→ TASK DIRECTIONS:
The records that follow are to be reproduced verbatim.

→ DATA FOR PROCESSING:
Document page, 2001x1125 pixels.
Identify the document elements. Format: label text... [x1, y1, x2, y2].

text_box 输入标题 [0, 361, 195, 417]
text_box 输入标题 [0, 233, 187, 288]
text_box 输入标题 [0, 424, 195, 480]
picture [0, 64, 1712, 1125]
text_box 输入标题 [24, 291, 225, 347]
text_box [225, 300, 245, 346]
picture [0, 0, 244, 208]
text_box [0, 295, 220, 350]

→ RESULT:
Document page, 2001x1125 pixels.
Identify the document elements. Format: label text... [x1, y1, x2, y2].

text_box 输入标题 [0, 361, 195, 417]
text_box 输入标题 [0, 233, 187, 288]
text_box 输入标题 [0, 424, 195, 480]
picture [0, 64, 1712, 1125]
text_box 输入标题 [24, 291, 225, 347]
text_box [225, 300, 245, 346]
picture [0, 0, 244, 208]
text_box [0, 295, 220, 350]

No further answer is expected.